As I was listening to the dipper, many people passed on the trail, none pausing or noticing the wonderful music emanating from one of Zion’s most amazing creatures. I then composed a short poem, really just the same poem that I have composed before, only the words were different. The gist of the theme can be summed up as: People in nature, shame on you for not noticing.
The always enjoyable dipper on the banks of the Virgin River, Zion National Park.

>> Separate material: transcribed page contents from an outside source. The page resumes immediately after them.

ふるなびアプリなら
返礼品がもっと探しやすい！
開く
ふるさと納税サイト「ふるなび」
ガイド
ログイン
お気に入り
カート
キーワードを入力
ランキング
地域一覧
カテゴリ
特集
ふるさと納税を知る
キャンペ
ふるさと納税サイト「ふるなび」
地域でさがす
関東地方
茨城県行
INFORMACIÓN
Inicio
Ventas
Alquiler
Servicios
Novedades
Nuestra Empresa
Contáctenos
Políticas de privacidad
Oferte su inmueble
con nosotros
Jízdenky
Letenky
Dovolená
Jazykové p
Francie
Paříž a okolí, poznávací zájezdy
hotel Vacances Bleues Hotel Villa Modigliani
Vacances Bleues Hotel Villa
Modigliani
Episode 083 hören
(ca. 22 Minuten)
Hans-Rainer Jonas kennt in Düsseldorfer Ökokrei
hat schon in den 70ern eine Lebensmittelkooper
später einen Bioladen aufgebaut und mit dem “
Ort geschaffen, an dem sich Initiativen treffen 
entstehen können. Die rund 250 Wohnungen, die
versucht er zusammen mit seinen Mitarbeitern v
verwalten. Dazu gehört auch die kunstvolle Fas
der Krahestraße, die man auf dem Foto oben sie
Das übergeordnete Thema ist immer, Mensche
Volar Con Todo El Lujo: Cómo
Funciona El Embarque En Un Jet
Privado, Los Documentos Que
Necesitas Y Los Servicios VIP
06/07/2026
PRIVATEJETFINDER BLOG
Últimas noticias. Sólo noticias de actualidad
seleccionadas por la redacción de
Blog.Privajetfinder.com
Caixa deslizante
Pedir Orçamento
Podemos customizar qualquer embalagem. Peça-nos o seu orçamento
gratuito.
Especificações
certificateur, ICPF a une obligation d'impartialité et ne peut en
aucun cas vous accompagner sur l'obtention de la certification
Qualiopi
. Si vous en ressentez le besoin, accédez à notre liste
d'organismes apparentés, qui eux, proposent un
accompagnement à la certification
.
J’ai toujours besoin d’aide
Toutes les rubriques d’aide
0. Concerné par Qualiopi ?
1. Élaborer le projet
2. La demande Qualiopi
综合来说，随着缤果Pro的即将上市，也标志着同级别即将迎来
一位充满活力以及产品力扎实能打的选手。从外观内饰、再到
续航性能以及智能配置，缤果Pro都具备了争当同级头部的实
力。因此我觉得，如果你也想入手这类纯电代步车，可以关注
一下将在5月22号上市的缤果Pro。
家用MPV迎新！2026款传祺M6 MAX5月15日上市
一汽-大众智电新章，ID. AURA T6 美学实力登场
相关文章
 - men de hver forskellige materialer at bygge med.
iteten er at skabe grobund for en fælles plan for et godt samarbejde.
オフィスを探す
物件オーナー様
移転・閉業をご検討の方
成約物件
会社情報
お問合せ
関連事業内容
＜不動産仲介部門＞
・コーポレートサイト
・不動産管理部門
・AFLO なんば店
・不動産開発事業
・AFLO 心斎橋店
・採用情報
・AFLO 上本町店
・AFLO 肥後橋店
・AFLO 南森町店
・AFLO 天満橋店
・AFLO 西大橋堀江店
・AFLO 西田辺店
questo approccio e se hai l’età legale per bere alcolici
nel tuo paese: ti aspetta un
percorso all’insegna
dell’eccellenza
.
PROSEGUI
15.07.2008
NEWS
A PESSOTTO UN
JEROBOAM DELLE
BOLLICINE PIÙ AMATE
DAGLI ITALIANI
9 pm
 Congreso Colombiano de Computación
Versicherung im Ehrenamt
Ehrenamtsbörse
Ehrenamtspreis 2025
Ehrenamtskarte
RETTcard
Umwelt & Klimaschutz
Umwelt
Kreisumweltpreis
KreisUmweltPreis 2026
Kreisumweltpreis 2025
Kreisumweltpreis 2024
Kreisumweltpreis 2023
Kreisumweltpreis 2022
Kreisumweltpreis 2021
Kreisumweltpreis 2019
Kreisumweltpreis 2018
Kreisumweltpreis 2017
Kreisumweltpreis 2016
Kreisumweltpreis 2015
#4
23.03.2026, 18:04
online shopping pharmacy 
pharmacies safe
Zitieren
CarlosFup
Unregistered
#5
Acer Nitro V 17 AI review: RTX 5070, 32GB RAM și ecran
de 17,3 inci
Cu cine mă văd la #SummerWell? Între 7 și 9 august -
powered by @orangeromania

In all the majesty and marvel of the Sierra Nevada Mountains and Yosemite, John Muir focused his attention and writing this small, drab bird, which he called the water-ouzel. He writes so poetically about this bird in The Mountains of California:
He is the mountain streams’ own darling, the humming-bird of blooming waters, loving rocky ripple-slopes and sheets of foam as a bee loves flowers, as a lark loves sunshine and meadows. Among all the mountain birds, none has cheered me so much in my lonely wanderings, –none so unfailingly.
A field sketch of the juvenile dipper, singing on it’s perch above the Virgin River.
Love the water ouzel. Glad you had its companionship.